The Congressmen were absolutely right to protest the outcome of the election. Thousands of Florida voters were denied their right to vote because of some chicanery that cost Gore the election. In his excellent The Best Democracy Money Can Buy, investigative reporter Greg Palast details how, five months before the election, Bush’s brother, Florida Governor Jeb Bush, had 57,700 people purged from the voter rolls—ostensibly for being convicted felons, who are not allowed by Florida law to vote. As it turns out, over 90% of the voters on the hit list were not felons at all. Some of their supposed felonies were actually dated in the future. It was an overwhelmingly Democratic list of voters—over half blacks and Hispanics. Had these citizens been allowed to vote, Al Gore would have been elected President of the United States.²

The U.S. Commission on Civil Rights report on Florida voting irregularities can be viewed at http://www.usccr.gov/pubs/vote2000/main.htm

Of course, the Florida outcome and thus the election were finally decided not by the people but by nine justices of the United States Supreme Court. In The Betrayal of America, famed prosecutor Vincent Bugliosi takes on the five "criminal" justices who used an "inapplicable constitutional provision" to hand Bush the election. Bugliosi is the former Los Angeles deputy D.A. who successfully prosecuted Charles Manson. His book, Helter Skelter, became a true-crime best seller as was Outrage, his book on the O.J. Simpson trial. He calls the Supreme Court's partisan decision "one of the most frightening and dangerous events ever to have occurred in this country." Unfortunately the gravity of the theft of an election by the highest court in the land was overlooked by the American news media, which at the time joked about how the election's outcome was in the hands of "the Supremes."

Four years later

On Election Day, 2004, an anxious nation watched once again as exit polls forecast a victory by Bush's opponent, and once again the electoral contest came down to one state: this time Ohio. Attorney Robert F. Kennedy Jr. detailed the Ohio manipulations that cost John Kerry the 2004 election in Rolling Stone. http://www.rollingstone.com/news/story/10432334/was_the_2004_election_stolen

On September 13, 2006, Princeton University published an independent security study of one of the most widely used touch screen voting machines, the Diebold AccuVote-TS. "Analysis of the machine, in light of real election procedures, shows that it is vulnerable to extremely serious attacks. For example, an attacker who gets physical access to a machine or its removable memory card for as little as one minute could install malicious code; malicious code on a machine could steal votes undetectably, modifying all records, logs, and counters to be consistent with the fraudulent vote count it creates. An attacker could also create malicious code that spreads automatically and silently from machine to machine during normal election activities--a voting machine virus. We have constructed working demonstrations of these attacks in our lab. Mitigating these threats will require changes to the voting machine's hardware and software and the adoption of more rigorous election procedures."
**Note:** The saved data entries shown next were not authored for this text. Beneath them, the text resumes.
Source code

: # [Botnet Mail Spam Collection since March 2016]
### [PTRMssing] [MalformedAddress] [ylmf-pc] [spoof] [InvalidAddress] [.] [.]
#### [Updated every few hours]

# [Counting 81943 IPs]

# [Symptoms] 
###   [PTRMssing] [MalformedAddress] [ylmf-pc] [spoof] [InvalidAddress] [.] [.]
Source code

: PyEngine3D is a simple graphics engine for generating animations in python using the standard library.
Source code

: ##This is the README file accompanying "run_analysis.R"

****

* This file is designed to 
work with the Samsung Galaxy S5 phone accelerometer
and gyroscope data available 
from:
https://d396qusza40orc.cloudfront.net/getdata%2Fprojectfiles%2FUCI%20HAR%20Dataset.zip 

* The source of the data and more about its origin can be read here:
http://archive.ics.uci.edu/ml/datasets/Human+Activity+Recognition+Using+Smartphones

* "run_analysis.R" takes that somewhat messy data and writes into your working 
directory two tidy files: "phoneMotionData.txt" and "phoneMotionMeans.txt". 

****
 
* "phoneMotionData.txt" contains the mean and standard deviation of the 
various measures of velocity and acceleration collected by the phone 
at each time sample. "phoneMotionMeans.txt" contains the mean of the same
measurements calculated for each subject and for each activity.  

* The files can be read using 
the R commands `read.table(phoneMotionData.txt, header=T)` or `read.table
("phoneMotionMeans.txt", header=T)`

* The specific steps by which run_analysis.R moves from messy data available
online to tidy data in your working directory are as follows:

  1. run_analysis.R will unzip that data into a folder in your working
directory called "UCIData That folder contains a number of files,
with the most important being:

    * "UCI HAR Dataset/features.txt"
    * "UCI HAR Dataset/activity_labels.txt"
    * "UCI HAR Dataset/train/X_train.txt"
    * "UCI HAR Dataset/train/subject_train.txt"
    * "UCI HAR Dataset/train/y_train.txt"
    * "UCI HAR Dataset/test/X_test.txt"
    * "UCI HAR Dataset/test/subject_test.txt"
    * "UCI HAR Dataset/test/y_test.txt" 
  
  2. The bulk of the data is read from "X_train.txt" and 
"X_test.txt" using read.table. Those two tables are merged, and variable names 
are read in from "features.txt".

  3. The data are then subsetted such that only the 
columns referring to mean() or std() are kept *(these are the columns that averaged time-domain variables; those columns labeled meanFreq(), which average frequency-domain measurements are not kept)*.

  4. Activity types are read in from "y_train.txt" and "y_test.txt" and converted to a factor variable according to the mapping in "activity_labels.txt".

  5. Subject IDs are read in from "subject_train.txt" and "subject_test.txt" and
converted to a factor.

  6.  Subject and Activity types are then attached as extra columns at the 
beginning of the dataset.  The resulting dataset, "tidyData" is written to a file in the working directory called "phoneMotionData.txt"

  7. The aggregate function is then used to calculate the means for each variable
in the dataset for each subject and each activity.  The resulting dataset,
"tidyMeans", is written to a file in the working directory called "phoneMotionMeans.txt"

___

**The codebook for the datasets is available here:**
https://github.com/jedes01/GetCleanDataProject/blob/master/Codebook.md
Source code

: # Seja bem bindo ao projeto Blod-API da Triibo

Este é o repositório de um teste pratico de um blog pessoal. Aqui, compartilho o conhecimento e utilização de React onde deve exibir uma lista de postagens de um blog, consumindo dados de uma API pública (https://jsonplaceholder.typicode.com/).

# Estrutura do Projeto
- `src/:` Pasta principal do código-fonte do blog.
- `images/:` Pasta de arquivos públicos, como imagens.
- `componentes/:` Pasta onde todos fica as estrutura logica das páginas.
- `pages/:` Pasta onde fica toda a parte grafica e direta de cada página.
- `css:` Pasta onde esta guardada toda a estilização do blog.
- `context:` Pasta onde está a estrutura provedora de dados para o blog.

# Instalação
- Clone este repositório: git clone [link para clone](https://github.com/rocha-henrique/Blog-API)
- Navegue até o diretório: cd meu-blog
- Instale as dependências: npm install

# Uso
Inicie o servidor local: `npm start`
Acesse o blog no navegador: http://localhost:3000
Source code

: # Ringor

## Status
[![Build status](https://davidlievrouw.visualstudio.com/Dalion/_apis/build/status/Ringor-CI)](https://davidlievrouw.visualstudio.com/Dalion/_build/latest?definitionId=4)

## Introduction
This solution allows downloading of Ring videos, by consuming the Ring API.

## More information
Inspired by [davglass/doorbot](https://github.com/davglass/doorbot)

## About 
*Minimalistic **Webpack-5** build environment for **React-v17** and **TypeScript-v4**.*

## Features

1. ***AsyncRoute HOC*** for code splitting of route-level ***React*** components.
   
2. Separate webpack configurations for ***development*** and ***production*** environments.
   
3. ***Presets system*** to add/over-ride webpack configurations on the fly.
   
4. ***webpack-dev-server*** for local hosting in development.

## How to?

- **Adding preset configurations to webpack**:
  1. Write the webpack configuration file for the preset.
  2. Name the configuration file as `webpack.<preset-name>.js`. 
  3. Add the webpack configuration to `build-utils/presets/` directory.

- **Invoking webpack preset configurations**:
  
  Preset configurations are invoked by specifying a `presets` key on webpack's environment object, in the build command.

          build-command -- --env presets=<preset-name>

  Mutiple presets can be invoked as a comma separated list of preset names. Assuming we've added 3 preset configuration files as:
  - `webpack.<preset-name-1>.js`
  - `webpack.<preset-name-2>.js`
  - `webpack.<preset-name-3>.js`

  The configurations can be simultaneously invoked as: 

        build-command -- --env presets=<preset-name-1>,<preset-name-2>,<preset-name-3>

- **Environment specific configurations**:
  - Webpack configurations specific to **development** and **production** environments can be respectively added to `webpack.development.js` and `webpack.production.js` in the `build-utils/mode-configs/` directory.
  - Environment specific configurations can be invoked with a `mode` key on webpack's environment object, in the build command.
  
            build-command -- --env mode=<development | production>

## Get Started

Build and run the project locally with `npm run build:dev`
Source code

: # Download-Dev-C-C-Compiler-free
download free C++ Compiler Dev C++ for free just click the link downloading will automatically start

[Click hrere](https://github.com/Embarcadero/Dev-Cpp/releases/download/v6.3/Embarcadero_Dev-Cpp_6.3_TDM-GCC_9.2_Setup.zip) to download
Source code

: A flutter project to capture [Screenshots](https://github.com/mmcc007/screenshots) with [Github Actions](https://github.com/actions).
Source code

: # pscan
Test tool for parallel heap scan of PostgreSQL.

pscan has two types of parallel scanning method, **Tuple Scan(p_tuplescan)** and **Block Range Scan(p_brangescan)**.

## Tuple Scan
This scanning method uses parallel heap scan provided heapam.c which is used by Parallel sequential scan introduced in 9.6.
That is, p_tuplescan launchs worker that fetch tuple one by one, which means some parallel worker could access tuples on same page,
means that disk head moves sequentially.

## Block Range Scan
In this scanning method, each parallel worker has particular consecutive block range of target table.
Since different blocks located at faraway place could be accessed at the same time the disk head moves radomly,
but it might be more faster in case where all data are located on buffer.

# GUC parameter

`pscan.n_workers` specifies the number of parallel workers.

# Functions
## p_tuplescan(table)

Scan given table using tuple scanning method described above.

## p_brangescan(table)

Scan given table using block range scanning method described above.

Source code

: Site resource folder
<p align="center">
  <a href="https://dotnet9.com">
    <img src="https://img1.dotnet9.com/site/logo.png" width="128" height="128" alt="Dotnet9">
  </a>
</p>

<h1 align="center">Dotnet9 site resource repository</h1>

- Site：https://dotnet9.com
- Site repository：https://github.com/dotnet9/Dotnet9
More than 33,000 Diebold AccuVote-TS machines are in use nationwide. The full research paper can be viewed at http://itpolicy.princeton.edu/voting/

Rolling Stone reported that attorney Robert F. Kennedy Jr. was filing whistle-blower lawsuits against two voting machine manufacturers who he contended abetted the Republicans' theft of the 2004 presidential election. He told Rolling Stone that company insiders are prepared to testify that the firms knowingly made false claims when they sold their voting systems to the government--misrepresenting the accuracy, reliability and security of the machines.* No update on the case is on Kennedy's website.